Mississippi Supreme Court to Decide If Damages Cap Is Constitutional
The Mississippi Supreme Court is being asked to overturn a state judge’s ruling that a legislatively imposed cap on how much juries can award in non-economic damages is unconstitutional.
Circuit Judge Charles Webster in Coahoma County issued the ruling in 2012 in a wrongful death lawsuit seeking damages in the death of a child in an apartment complex fire.
A Coahoma jury in 2011 returned a verdict for the plaintiffs that included $6 million in non-economic damages.
A2004 state law limits awards for non-economic damages to $1 million. The cap applies to what a jury can award for such things as pain and suffering. The limits on damages were adopted by lawmakers after years of contentious wrangling over tort changes.
Webster, in his ruling, said the Mississippi Constitution guarantees every citizen a remedy for an injury done to his lands, goods, person and reputation with that remedy to be determined by a jury. He upheld the damage award and threw out the $1 million cap.
“The issue is not whether the limits imposed under the statute are reasonable. Rather, the issue is whether the Legislature has the authority to impose any limits, reasonable or not,” Webster wrote.
Webster said the rights of a person to a remedy for an injury and to have that decided by a jury include the assessment of damages.
The apartment complex owners appealed the ruling to the state Supreme Court. The court will hear oral arguments Sept. 24 in Jackson.
Cleveland attorney Ralph E. Chapman, who represents the family, said the cap “discriminates against individuals who are most in need and who have suffered the most painful, often lifelong disabilities and/or death.”
“Arbitrarily capping recoverable damages to those individuals regardless of the evidence, without a legitimate governmental interest in taking such an action, is unreasonable,” Chapman said in court documents.
Attorneys for the apartment complex said the tort law “does not interfere with a party’s right of trial by jury because the fact finder still determines whether the alleged injured party is entitled to recover damages.
“The statute simply limits the amount to be recovered as opposed to eliminating the right of recovery altogether, which is clearly within the power of the Legislature to do,” the attorneys said.

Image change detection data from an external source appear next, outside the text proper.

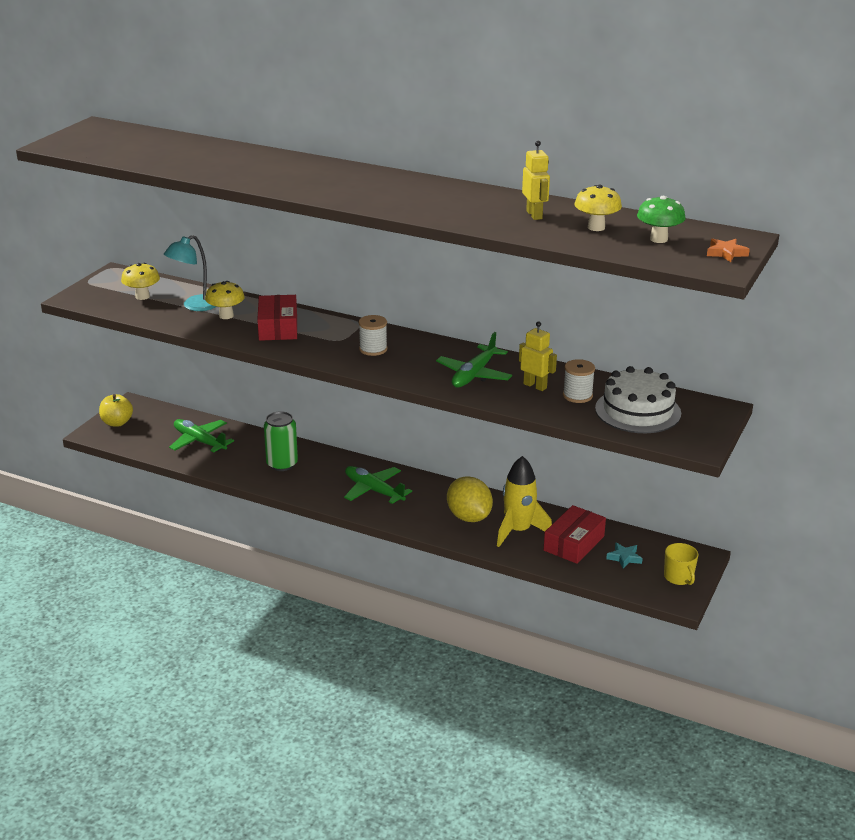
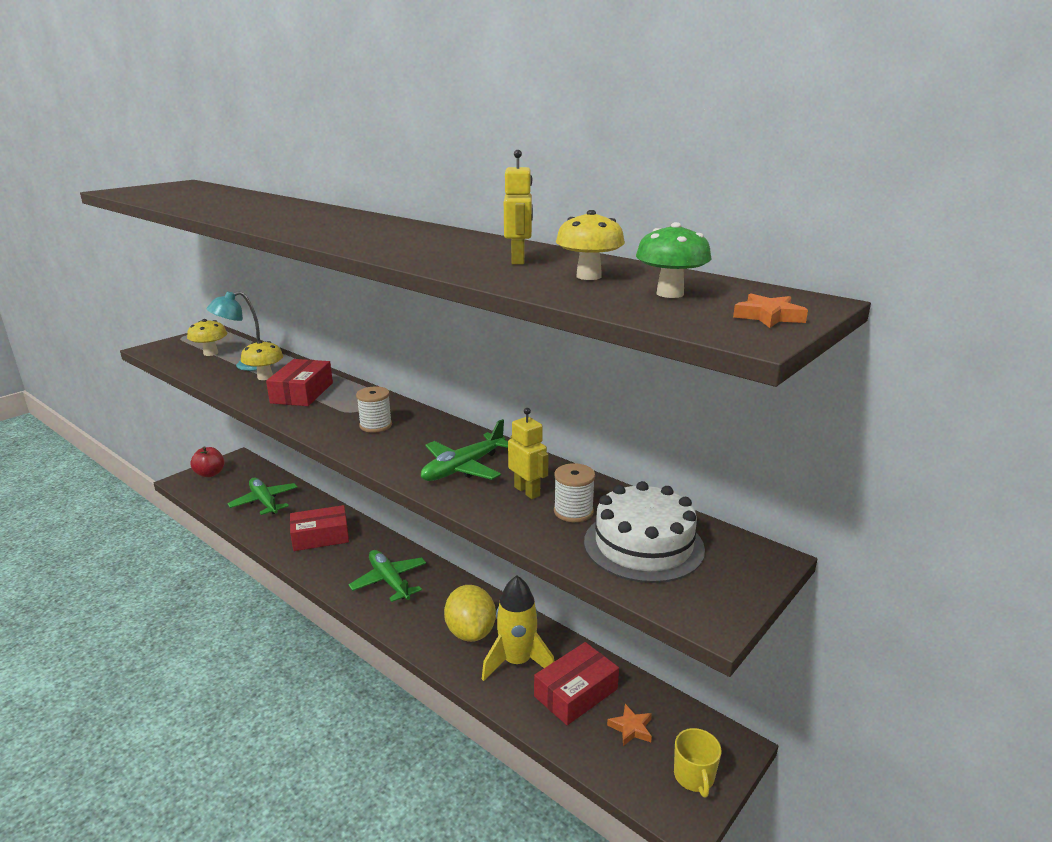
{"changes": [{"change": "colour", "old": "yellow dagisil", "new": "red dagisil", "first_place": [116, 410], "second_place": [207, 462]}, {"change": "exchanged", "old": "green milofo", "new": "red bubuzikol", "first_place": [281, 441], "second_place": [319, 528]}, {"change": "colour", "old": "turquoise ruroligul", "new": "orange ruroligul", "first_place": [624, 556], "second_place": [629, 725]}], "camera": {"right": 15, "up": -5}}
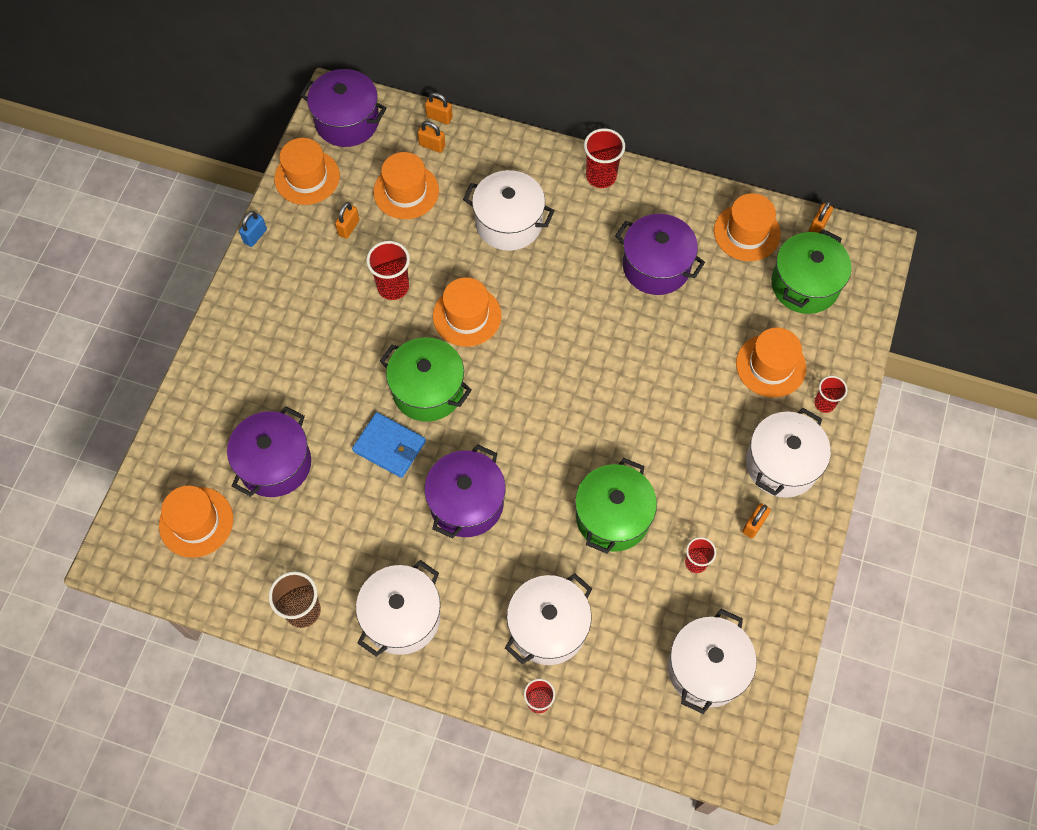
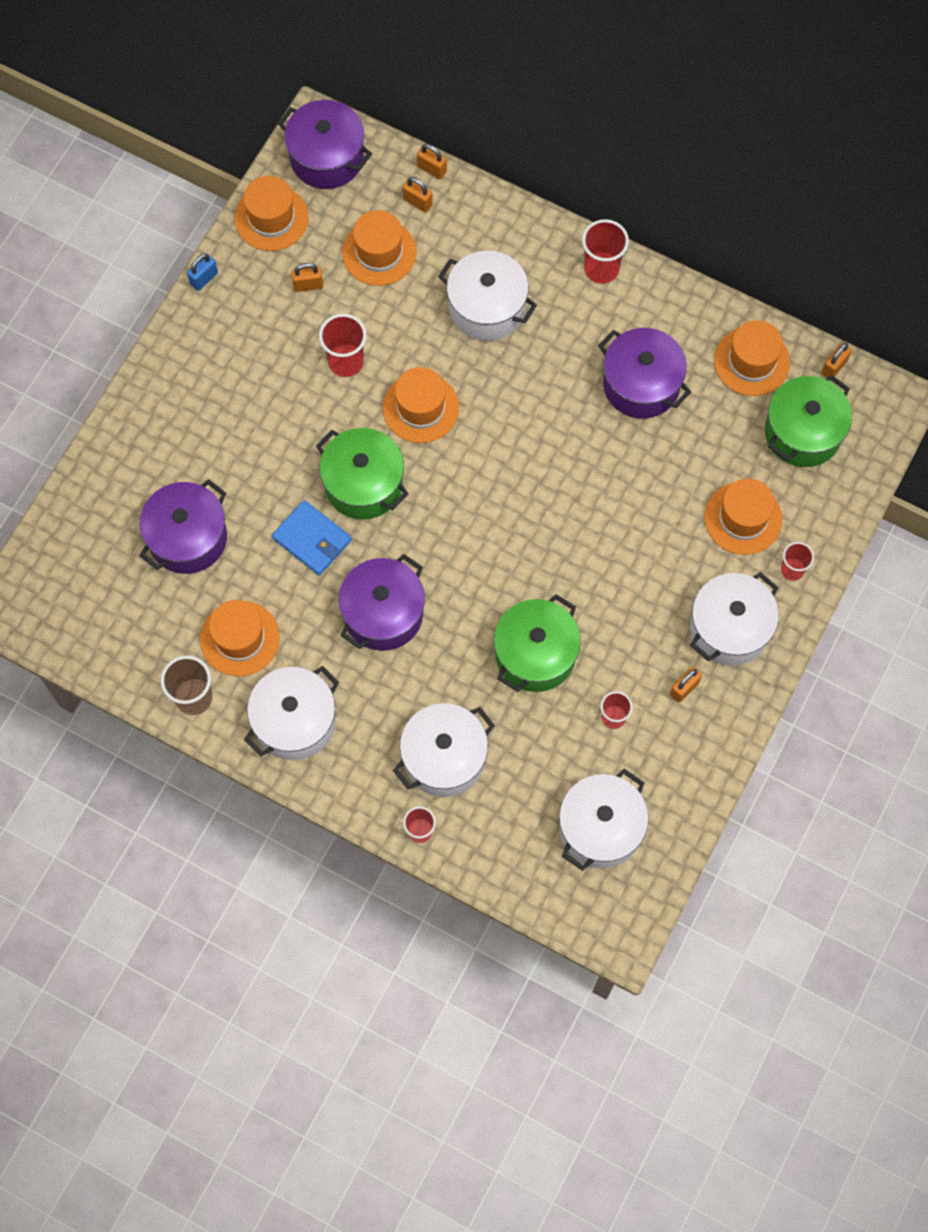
{"changes": [{"change": "relocated", "old": "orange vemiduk", "first_place": [196, 521], "second_place": [240, 638]}, {"change": "spun", "old": "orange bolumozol", "first_place": [347, 220], "second_place": [307, 277], "degrees": 45}], "camera": {"right": 10, "up": 5}}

Attorney General Jim Hood filed a brief defending the constitutionality of the law.
“The distinction between the right of a jury to determine facts and the courts or the Legislature to set policy through passage of legislation is well-established,” Hood said in court documents.
“Mississippi law supports the reasoned distinction … between the jury’s fact-finding duty and the Legislature’s authority to set the legal consequences of facts found by the jury,” he said.
Non-economic damages under Mississippi law do not include punitive damages.
There is no cap on damages for economic losses, such as how much the person could have expected to earn in his or her lifetime or for such things as continuing medical expenses.